CAMP Research Activities
External Research Funding Exceeds $16.5 Million for Academic Year
Clarkson University Vice Provost for Research S.V. Babu has announced
that the total external research funding for the 2003-04 academic
year has exceeded $16.5 million. That figure represents more than
a 250 percent increase in research dollars brought into the University
over the last seven years.
"This is an enormous accomplishment and one that supports Clarkson
in its pursuit of 'academic excellence' in all aspects," said Babu.
"It was also achieved while undergraduate education and training
remained central to Clarkson's mission."
"During our recently completed academic year, Clarkson faculty
raised over $16.17 million in external research funding," Babu explained.

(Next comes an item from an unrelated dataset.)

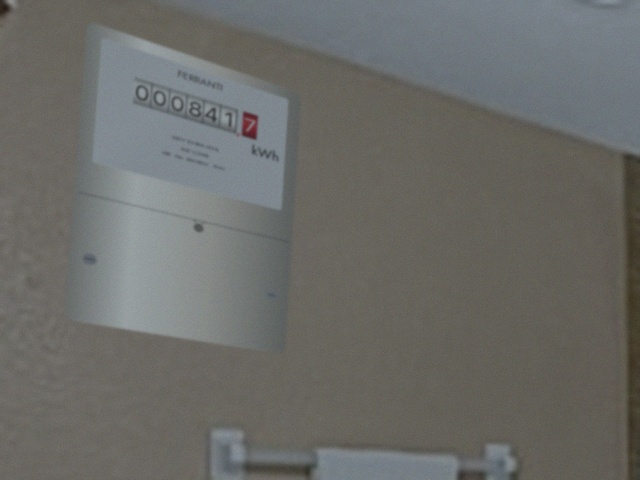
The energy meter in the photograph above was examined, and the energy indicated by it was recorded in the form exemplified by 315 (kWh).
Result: 841.7 (kWh)
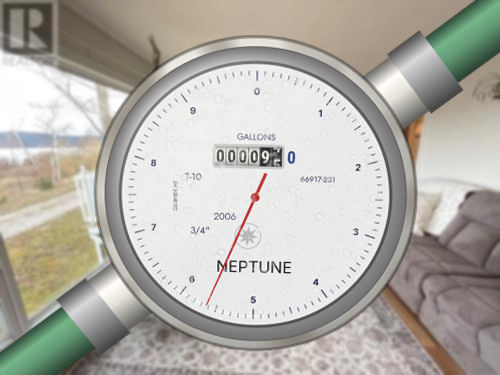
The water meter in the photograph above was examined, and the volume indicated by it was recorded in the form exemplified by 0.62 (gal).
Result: 945.6 (gal)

"The Center for Advanced Materials Processing (CAMP) has received
an additional $380,000 in membership fees and unrestricted research
grants, bringing the
total to over $16.5 million. This is, by any measure, an unparalleled
and superlative performance and our faculty deserves enormous credit
for this achievement."
Among the grants received by some of the CAMP faculty this year
was a $2.7 million grant from the U.S. Army for ongoing obscurant
smoke research conducted by Vice Provost Babu and CAMP researchers
and Professors of Chemistry Richard Partch and Dan Goia; $1 million
and $375,000 grants
both to Babu for CAMP administration and research and faculty development,
respectively, from the New York State Office of Science, Technology,
and Academic Research; $450,000 Environmental Protection Agency
grant to Bayard D. Clarkson Distinguished Professor of Chemical
Engineering and Chemistry Philip K. Hopke
for the development of advanced factor analysis methods for air
particle source identification and apportionment; and $410,000 in
grants from NSF and the U.S. Army to Professor Vladimir Privman,
who has a joint appointment in the Departments of Physics and Electrical
and Computer Engineering, and his colleagues at the Center for Quantum
Device Technology for quantum computing research.